EXERCISE INSTRUCTIONS -
From the entries below, copy every line that holds the word "depth".

□ □ □ □ □

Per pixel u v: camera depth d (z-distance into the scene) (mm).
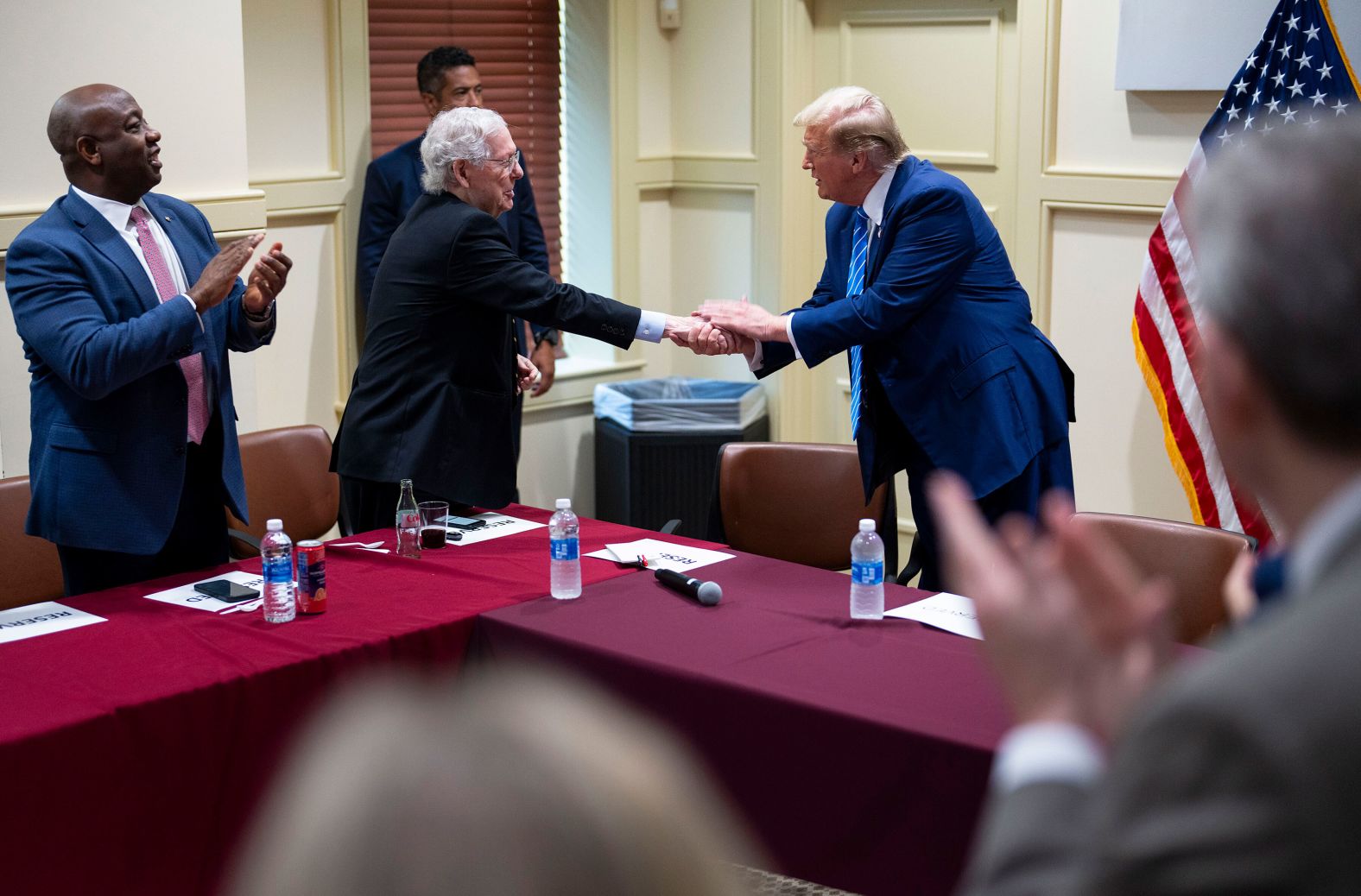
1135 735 571
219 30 3646
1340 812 515
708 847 416
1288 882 514
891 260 3055
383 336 3104
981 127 4531
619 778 409
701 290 5273
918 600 2535
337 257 4430
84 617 2473
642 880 397
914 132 4715
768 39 4855
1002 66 4441
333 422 4516
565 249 5219
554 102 5023
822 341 3096
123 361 2447
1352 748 521
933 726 1917
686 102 5152
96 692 2104
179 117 3609
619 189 5051
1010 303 3137
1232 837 522
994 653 698
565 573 2551
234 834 2201
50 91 3373
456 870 387
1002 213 4516
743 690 2090
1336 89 3580
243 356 3910
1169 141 4027
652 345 5375
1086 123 4191
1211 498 3830
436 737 411
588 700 441
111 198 2637
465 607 2516
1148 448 4246
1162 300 3850
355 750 410
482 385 3109
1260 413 688
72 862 2016
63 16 3371
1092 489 4383
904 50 4684
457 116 3102
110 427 2588
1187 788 540
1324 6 3574
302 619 2455
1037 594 692
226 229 3727
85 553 2734
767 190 4973
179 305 2496
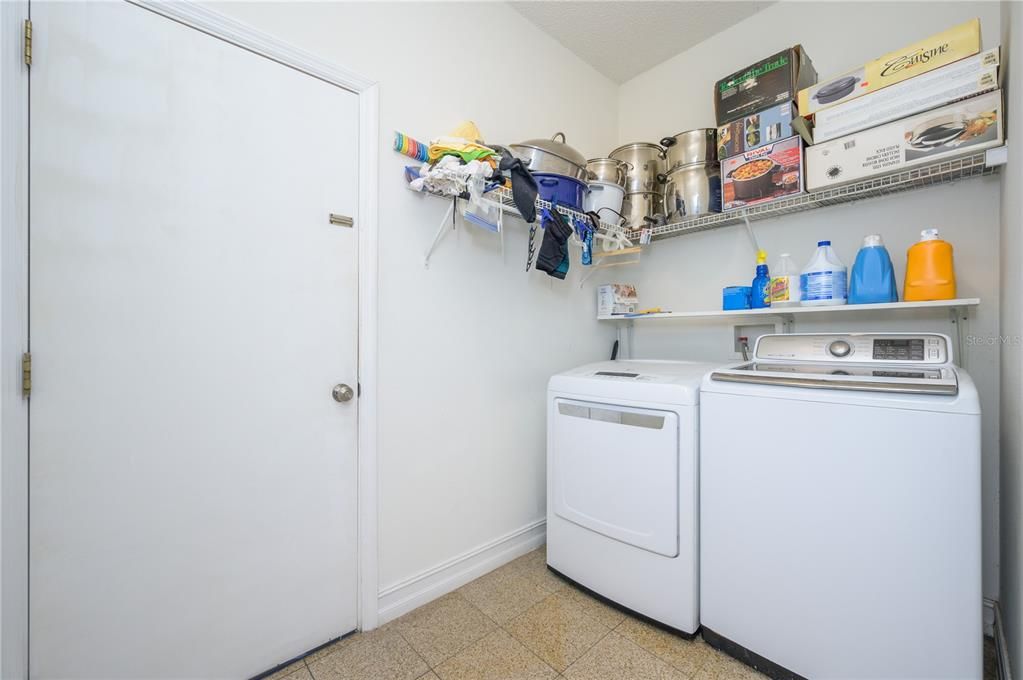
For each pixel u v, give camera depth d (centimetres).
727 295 190
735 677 128
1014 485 111
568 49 228
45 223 96
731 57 212
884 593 109
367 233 146
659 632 148
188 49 113
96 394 102
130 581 107
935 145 135
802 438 120
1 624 90
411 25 160
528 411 204
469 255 179
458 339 175
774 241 196
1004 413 131
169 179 111
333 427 141
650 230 210
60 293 98
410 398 160
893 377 116
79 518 100
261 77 125
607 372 178
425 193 162
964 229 150
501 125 193
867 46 172
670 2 196
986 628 142
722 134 186
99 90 101
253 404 125
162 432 111
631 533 153
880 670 109
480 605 163
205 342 117
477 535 183
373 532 149
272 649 130
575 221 184
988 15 147
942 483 102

□ □ □ □ □

WORKED SOLUTION -
Per pixel u v: camera depth d (z-distance into the scene) (mm).
For each pixel u v, give camera depth d (centimetres).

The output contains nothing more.